One idea as an example. Papermachine rooms are always hot. Out on the operating floor, this obviously represents a loss of heat that cost money (we certainly don't need to heat operators to 95F [35C]). There seem to be two reasons for this--the wet end is often open to the atmosphere and the dryer hood is poorly insulated. No doubt some engineers somewhere have done calculations that say wasting this heat is more economical than capturing it (they may have also made a calculation that says heating all the makeup air is more economical than heating only the air consumed in the dryer sections, too). However, there has to be some wasted heat here that can be captured at little cost. Suppose you have a situation where your incoming mill water is cool and you have to heat it--heat it with a source associated with an incremental cost (that is, if you could turn it off, your energy costs would go down). Well, let's lay a large diameter hose on the hood of your dryers, in a serpentine fashion, and pump all the cool water through it in order to heat it up. On a typical machine, this hose will be over 4,000 feet (1,220 meters) long. At a flow rate of 5 fps (feet per second) (150 cm/s) the dwell time on the hood is over 13 minutes, plenty of time to pick up some of this heat. Several things to watch out for, of course: can the hood structure support all the weight of the hose full of water; what does this do to housekeeping on top of the hood; what happens if the hose springs a leak; and is your crane hook clearance so tight that there is a danger of snagging the hose with the house crane? Overcome these concerns, and I'll bet you one can heat their incoming water for free with no detriment to papermachine performance--there is "free" heat leaking out the top of your hood for sure.

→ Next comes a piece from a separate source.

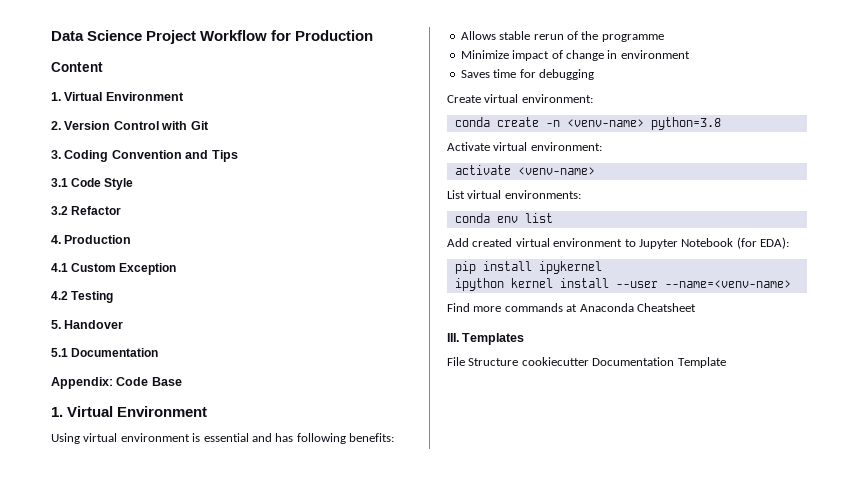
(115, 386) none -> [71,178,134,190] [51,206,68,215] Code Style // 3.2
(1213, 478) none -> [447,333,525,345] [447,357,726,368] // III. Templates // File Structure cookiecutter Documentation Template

Such a project does not involve calculus, finite element analysis, phase change studies or anything else you learned at the university. It is just simple old fashion common mechanical sense.

In these days of tight budgets, we should be encouraging our employees to look for these kinds of projects. Reward them when projects work. Make a big deal of it. It may just make a difference in profitability this year.

But I have to emphasize safety, safety, safety, when we get this creative. The "Farm Show" magazine participants obviously don't always think of safety, but we have no excuse--it must be number one for us.